▶ _Job_
Reply only with how many lines in these entries hold the string "armées".

Exercise data below:

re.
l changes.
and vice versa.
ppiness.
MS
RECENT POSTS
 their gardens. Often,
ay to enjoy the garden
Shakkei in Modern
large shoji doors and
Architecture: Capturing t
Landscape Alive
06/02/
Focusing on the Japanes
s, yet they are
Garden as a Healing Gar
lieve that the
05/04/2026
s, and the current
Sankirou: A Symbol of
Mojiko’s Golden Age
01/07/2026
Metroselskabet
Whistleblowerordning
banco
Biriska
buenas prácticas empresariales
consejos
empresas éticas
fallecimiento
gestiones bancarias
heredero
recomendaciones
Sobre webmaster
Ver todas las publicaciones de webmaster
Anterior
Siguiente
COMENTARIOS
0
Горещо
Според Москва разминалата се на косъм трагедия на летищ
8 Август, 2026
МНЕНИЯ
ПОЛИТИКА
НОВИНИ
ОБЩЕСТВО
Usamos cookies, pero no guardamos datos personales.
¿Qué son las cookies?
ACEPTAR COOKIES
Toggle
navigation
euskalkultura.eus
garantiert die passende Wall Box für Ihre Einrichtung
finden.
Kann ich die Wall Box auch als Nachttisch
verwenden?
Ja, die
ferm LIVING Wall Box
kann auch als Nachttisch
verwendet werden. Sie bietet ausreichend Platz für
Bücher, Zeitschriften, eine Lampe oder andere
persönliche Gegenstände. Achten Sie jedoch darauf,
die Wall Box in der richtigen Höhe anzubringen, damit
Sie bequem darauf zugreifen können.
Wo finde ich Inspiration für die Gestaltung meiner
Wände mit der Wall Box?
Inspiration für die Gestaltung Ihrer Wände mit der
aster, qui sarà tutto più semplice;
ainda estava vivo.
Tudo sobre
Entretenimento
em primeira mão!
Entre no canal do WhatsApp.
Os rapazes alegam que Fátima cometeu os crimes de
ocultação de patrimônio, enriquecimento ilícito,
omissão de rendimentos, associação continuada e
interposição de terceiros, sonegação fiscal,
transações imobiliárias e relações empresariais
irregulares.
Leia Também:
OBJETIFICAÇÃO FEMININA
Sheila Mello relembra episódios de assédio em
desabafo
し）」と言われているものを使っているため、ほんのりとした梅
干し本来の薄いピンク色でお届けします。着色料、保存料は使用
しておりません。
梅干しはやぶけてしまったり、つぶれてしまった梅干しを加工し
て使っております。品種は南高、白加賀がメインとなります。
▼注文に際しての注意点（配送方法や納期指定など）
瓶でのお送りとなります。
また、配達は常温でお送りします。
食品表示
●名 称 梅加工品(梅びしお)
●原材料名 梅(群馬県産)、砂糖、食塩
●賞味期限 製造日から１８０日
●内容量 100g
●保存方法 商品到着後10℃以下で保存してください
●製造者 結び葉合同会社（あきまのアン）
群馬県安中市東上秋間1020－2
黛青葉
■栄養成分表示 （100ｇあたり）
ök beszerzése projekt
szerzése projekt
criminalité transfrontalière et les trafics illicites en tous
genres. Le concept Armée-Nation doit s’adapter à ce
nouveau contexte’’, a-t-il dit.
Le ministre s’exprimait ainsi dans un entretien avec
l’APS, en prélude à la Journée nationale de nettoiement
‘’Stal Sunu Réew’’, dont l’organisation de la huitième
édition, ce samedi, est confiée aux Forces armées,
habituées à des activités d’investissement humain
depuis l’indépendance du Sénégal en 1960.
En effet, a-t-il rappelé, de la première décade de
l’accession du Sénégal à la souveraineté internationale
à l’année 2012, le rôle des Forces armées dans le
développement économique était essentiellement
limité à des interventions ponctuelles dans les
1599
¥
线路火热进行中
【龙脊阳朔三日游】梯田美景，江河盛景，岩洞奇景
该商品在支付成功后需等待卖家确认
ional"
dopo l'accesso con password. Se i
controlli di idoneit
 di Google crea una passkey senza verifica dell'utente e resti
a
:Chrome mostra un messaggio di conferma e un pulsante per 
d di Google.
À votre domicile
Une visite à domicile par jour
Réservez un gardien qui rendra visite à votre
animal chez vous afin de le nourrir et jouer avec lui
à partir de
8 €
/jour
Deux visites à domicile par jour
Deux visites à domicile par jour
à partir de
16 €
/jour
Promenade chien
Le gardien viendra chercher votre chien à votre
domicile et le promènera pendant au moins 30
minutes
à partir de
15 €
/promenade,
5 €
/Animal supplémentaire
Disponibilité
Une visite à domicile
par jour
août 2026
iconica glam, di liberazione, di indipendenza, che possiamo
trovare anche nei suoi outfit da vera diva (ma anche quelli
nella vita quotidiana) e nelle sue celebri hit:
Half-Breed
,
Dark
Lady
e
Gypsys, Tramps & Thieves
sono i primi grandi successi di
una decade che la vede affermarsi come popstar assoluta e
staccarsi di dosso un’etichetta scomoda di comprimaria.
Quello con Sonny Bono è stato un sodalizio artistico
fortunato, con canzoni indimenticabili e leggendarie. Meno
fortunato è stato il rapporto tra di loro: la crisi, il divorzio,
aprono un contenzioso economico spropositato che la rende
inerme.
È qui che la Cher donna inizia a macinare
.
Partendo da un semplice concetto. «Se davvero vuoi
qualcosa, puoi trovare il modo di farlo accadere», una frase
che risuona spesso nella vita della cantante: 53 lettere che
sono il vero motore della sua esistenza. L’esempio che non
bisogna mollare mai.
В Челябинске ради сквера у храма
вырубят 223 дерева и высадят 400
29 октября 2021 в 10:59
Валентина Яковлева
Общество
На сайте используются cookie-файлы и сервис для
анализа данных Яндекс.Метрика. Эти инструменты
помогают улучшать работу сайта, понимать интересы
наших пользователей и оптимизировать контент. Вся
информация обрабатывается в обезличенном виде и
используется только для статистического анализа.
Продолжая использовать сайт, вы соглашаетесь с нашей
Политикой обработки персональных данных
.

End of Exercise data.

▶ _Exercise response_
2